There were two decisive moments in this story. The first under Velasco, when Sendero Luminoso had just appeared (2). The second after the fall of Morales Berinudez: that is when the process of democratisation began, culminating with the return of Belaunde Terry and then of Alan Garcia - and at that moment, the Sendero Luminoso, its nucleus consolidated, took to armed struggle.

The Velasco era is decisive because it expresses most strongly the attempt of the last decades to establish a radical bourgeois reformism (the real reforms of this progressive military government go much deeper than those of Allende), an attempt to which, in several ways, Stalinism, social-democracy and Trotskyism (Hugo Blanco himself) have submitted. Sendero Luminoso is at that time one of the only groups that denounce and struggle against the regime. After Velasco's death, the regime "turns to the right"; left-wing bonapartism turns into right-wing bonapartism, according to the well-known categorization Trotsky made himself. This is the beginning of an era during which the whole left passes into the opposition, so that it can regain a credibility and prepare the conditions required for another era of "democratisation". This era also marks the beginning of a general process of national unification. The electoral carnival is prepared and results in the constituent assembly in 1978 and the presidential elections in 1980. This was another attack, in a different form, against the proletariat - the same old lies in a different wrapper: the trotskyist and some other left-wing reformists form a coalition that wins a majority in the ballot. The orders of the left become a reality, the Constituent Assembly becomes effective, and the trotskyists present "red proposals" and other unheard-of clowneries (as if a change in the relation of forces could be realized through elections!). The electoral carnival was getting to its apogee while the situation of the proletariat was still worsening.

We could have thought that the ideology so obviously Stalinist of Sendero Luminoso would have led them to take part into that carnival. And yet they did not, for there are other reasons that must be taken into account (the material interests of the men and women belonging to Sendero Luminoso) - and neither in this case did Sendero Luminoso become the accomplice of the government; on the contrary, it declared war to the elections: on the 17th May, Sendero Luminoso burns down the ballot-boxes in several places of the district of Avacucho. All these facts led the Sendero Luminoso not to agree with "the people" that opposes such or such repressive regime, as it was the case for the other guerrilla-groups, but to side with the proletariat at the important moments of national unity. That is perhaps why Reagan considers the guerrilla in Peru as the most threatening of the world.

DATASET ROWS:

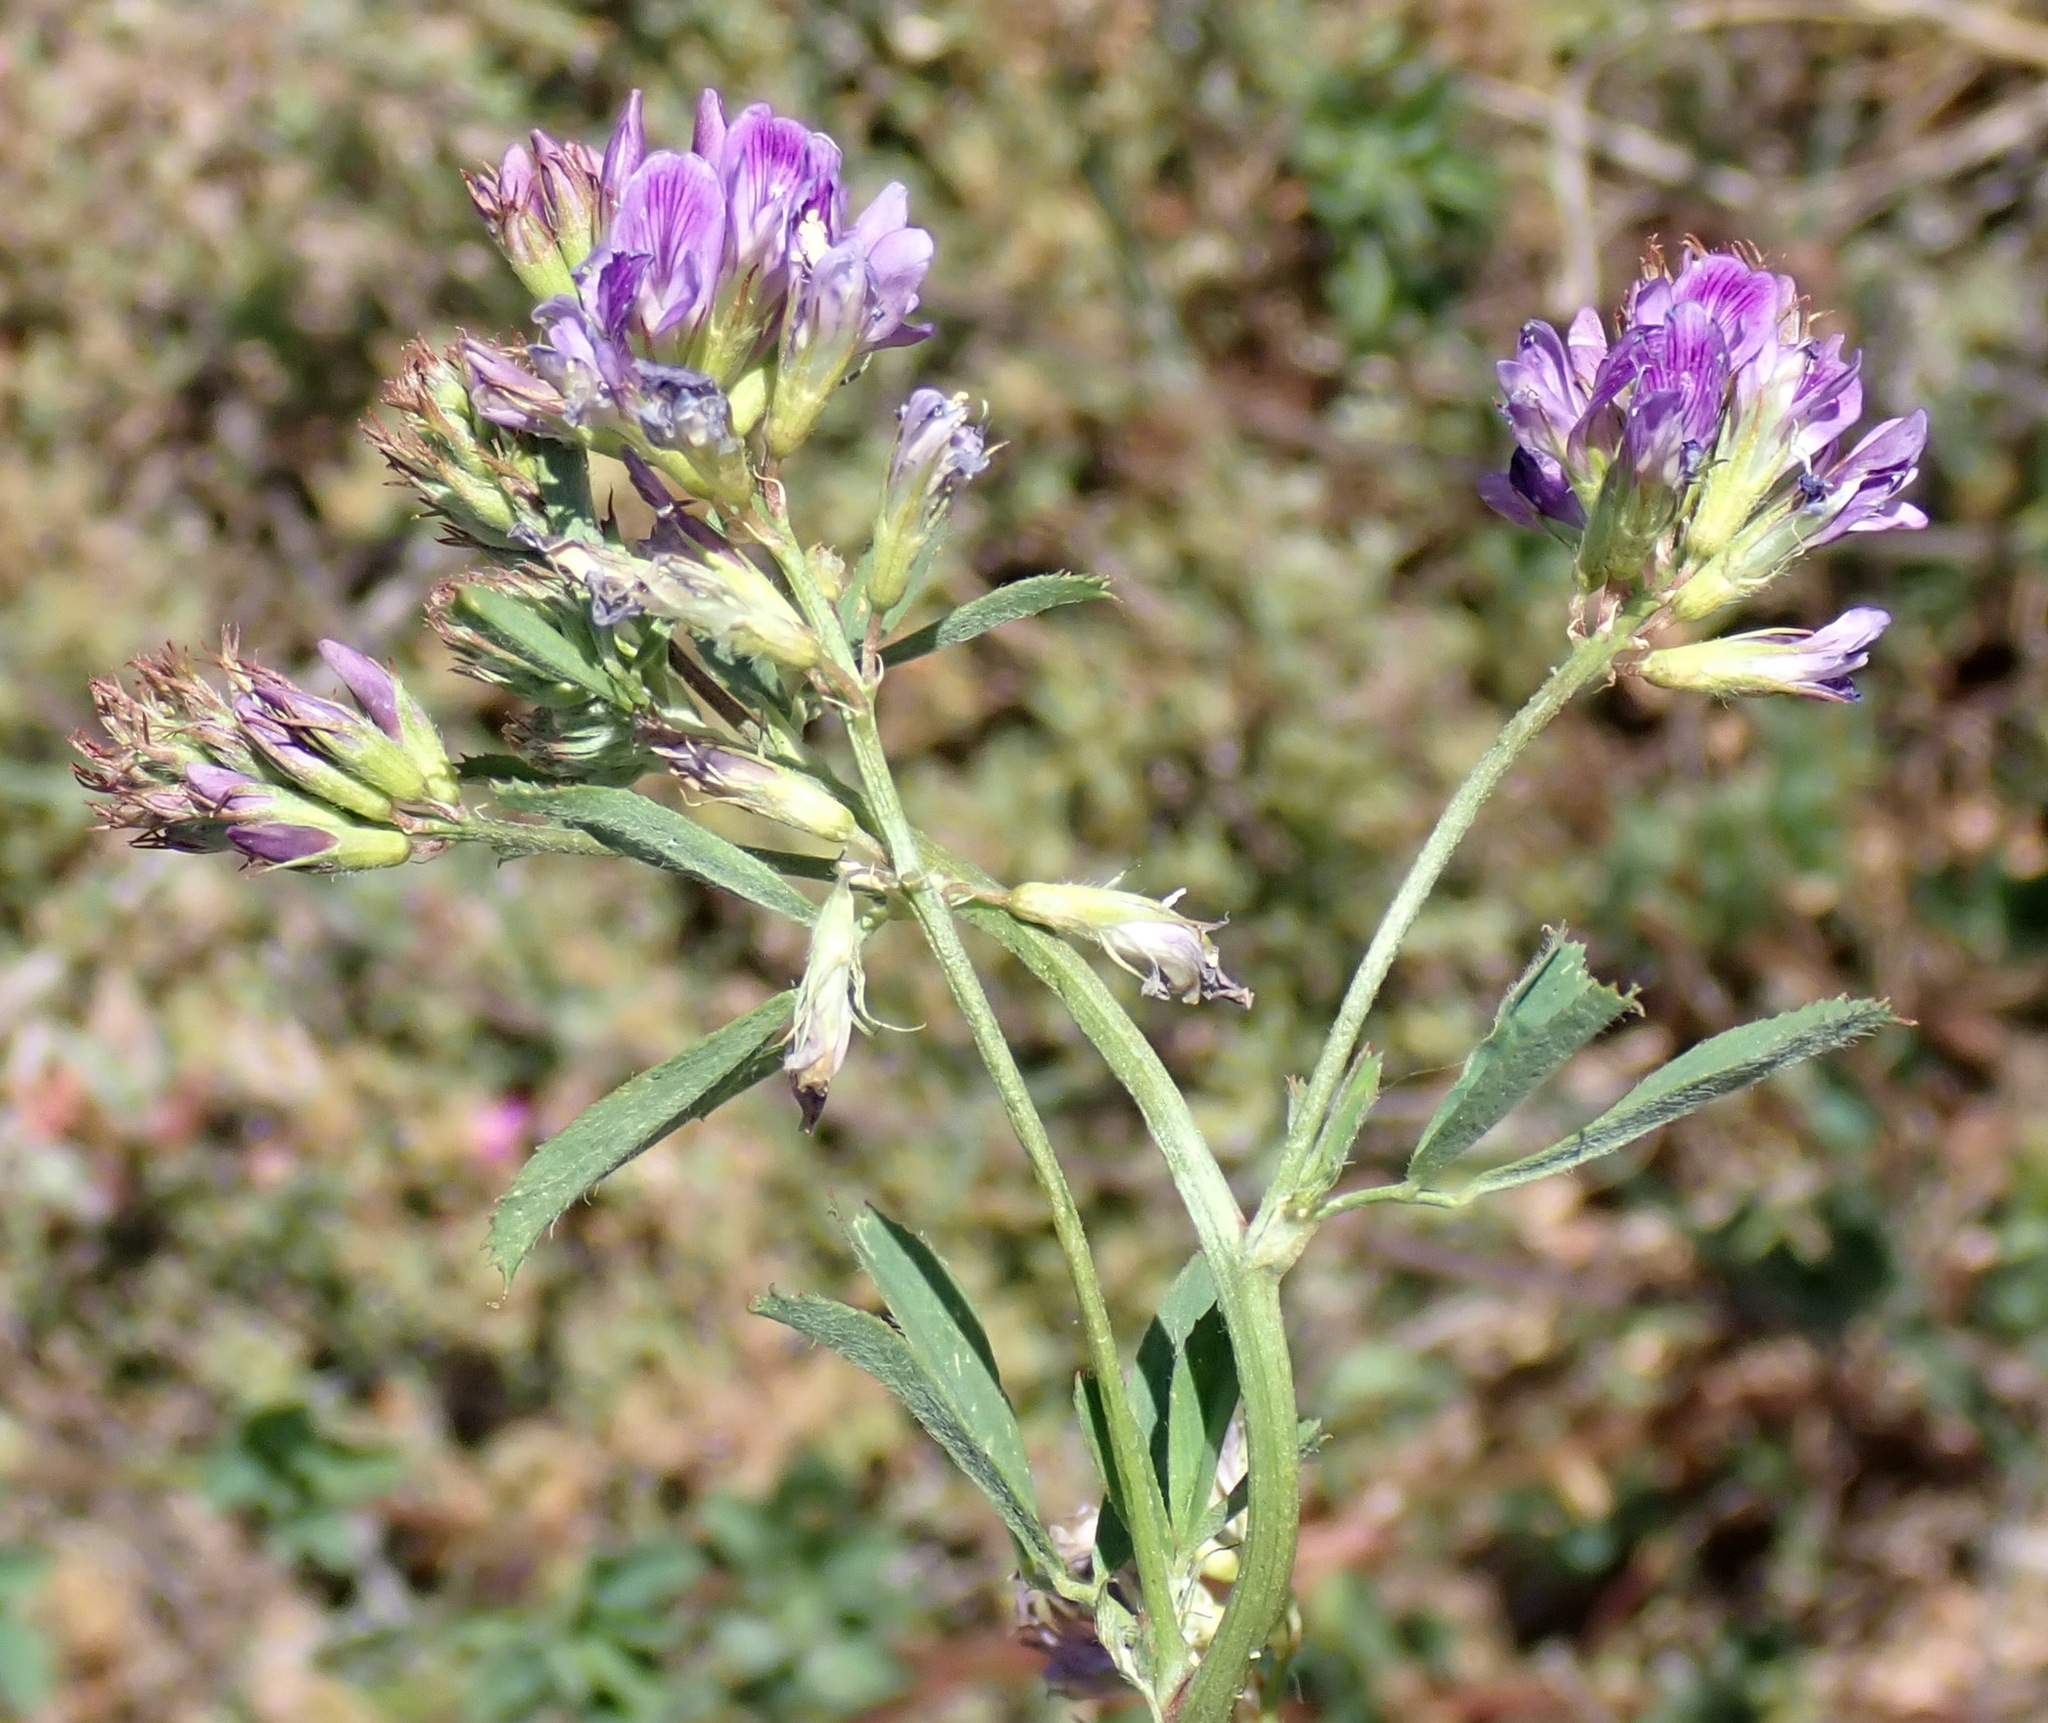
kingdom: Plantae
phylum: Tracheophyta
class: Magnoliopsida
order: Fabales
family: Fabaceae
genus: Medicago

--

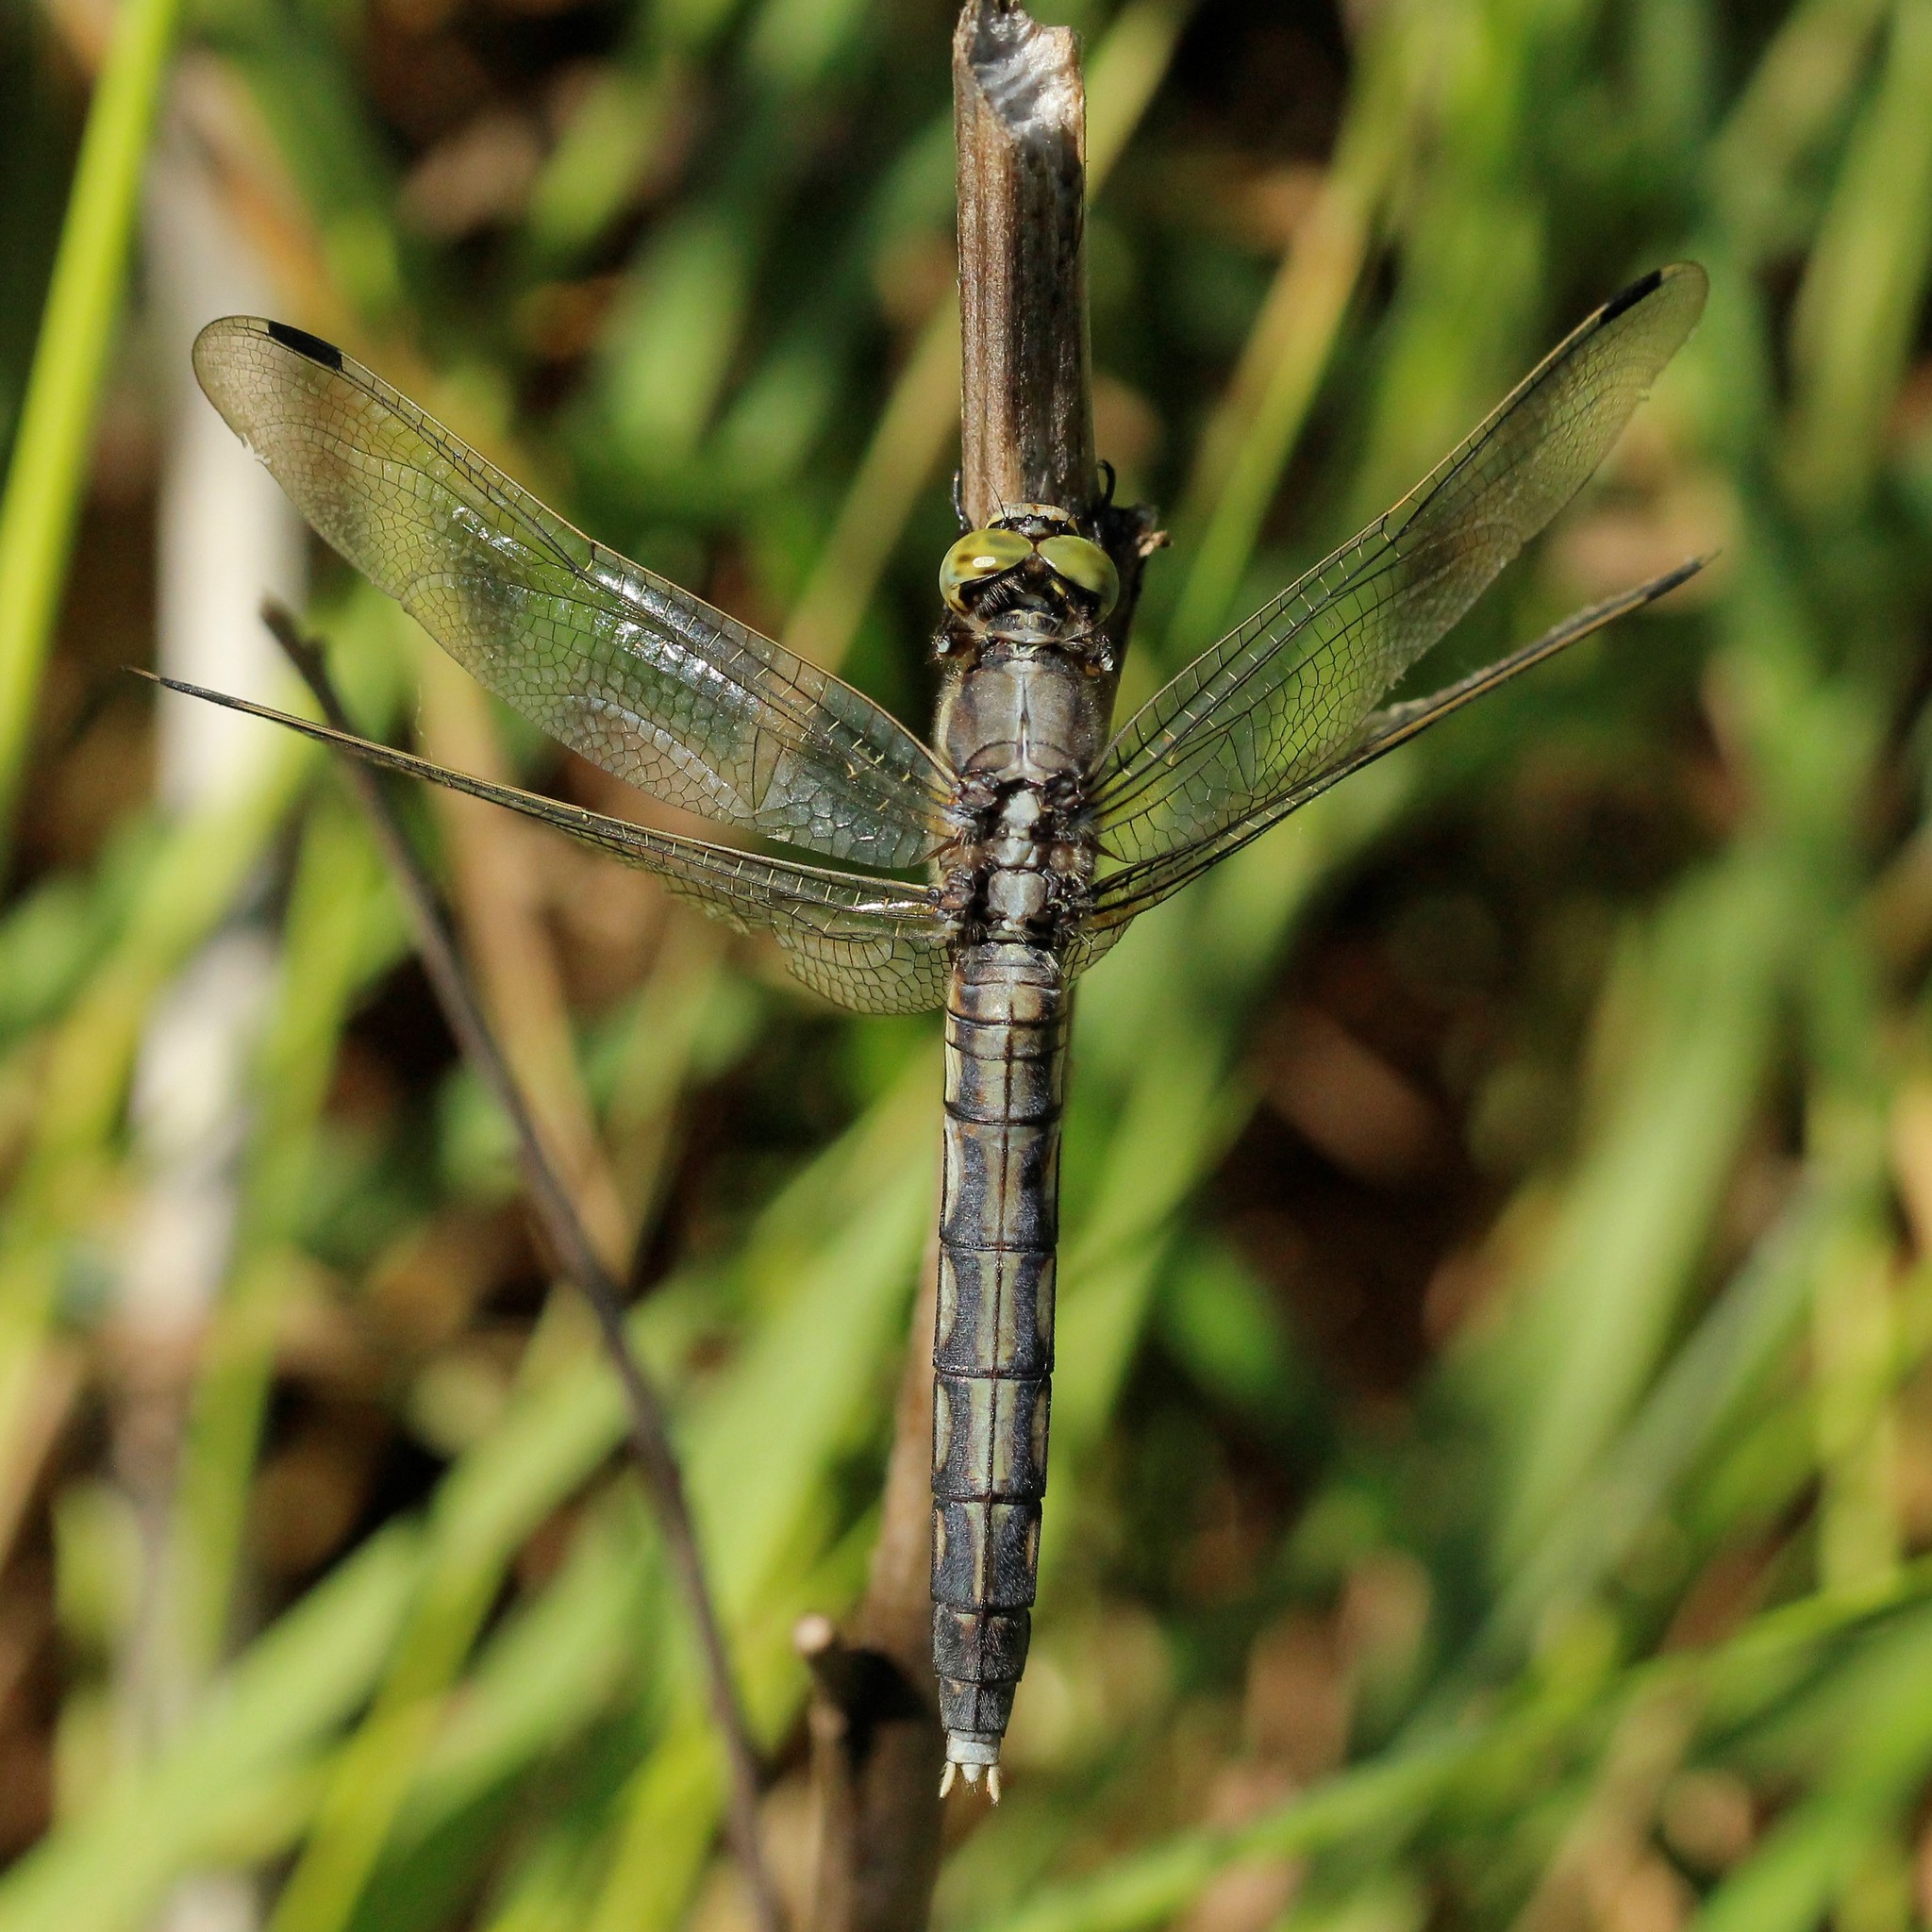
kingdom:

OBJECTIVE A:
According to the passage on Sendero Luminoso, in what year were the presidential elections held?
OBJECTIVE B:
Reproduce the passage on Sendero Luminoso between "There were two" and "to armed struggle.", inclusive.

WRITTEN ANSWER A:
1980

WRITTEN ANSWER B:
There were two decisive moments in this story. The first under Velasco, when Sendero Luminoso had just appeared (2). The second after the fall of Morales Berinudez: that is when the process of democratisation began, culminating with the return of Belaunde Terry and then of Alan Garcia - and at that moment, the Sendero Luminoso, its nucleus consolidated, took to armed struggle.